Coming to Harper from a non-farming background has really thrown me in at the deep end in to the world of farmers. Whilst I’ve never been much of a ‘townie’, I didn’t know all that much about agriculture  and never was that more obvious than when I started at Harper Adams. All I knew was that I was interested in the countryside and farming, and quite willing to do as much as possible to expand my knowledge.

A field near Harper Adams, covered in felt to keep the crop warm

In a world where agriculture is advancing technologically so rapidly, and with an increasing need to produce more food in challenging conditions, I believe educating the population as a whole about where food comes from and how it is produced is fundamental to feeding everyone good, nutritious food, and helping to keep farming sustainable. 

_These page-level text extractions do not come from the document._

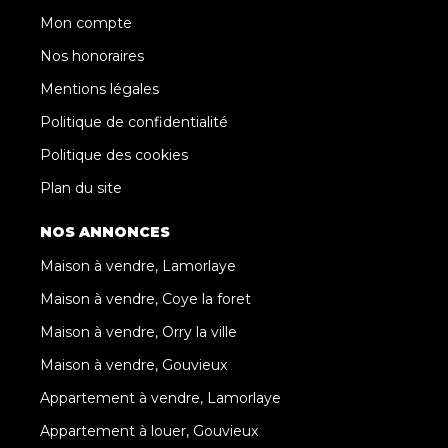
Mon compte
Nos honoraires
Mentions légales
Politique de confidentialité
Politique des cookies
Plan du site
NOS ANNONCES
Maison à vendre, Lamorlaye
Maison à vendre, Coye la foret
Maison à vendre, Orry la ville
Maison à vendre, Gouvieux
Appartement à vendre, Lamorlaye
Appartement à louer, Gouvieux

The debate about the usefulness of programs such as the BBC’s Countryfile is probably as old as the programs themselves. While I can see that it does often offer a ‘rose-tinted’ view of country life, I do think it’s a useful tool in creating interest in the countryside. Once that interest is there, it can be built on.

Social media is being embraced by farmers as a way to connect with each other and the wider world. Even as I’m typing this I’ve got a Twitter feed full of pictures of cows and stories of pregnancy scanning ewes. The twitter account @felfie_, which posts ‘farming selfies’ even made it’s way onto The Guardian’s website in an article about snapping a picture of yourself with your favourite cow. And Will Wilson has even set up a website full of them.

Not quite a felfie, but a selfie with my dog!

But some of the public comments on the article show how much of a need there is for educating people about food and farming. I don’t remember being taught about it at school and if I wasn’t, coming from a small, rural market town, then was anyone?

Former butcher and sheep farmer Gareth Barlow is someone who shares my passion for educating people about food. Gareth is using his blog to tell people about food, from how long meat should be hung for, to why tomatoes are fruit. And a bit of digging around on the internet (twitter) shows that there are loads of people out there who are just as keen as Gareth to share food and farming.

If you want to know more about farming, a good place to start is Farmers Of The UK on Twitter. A different farmer each week posts about their daily life and farming practices, and always welcome questions.

There are even loads of short courses in food and agriculture out there if it really takes your fancy!


One thought on “EDUCATE.

  1. Thank you so much for sharing your experiences and recommendations about farming.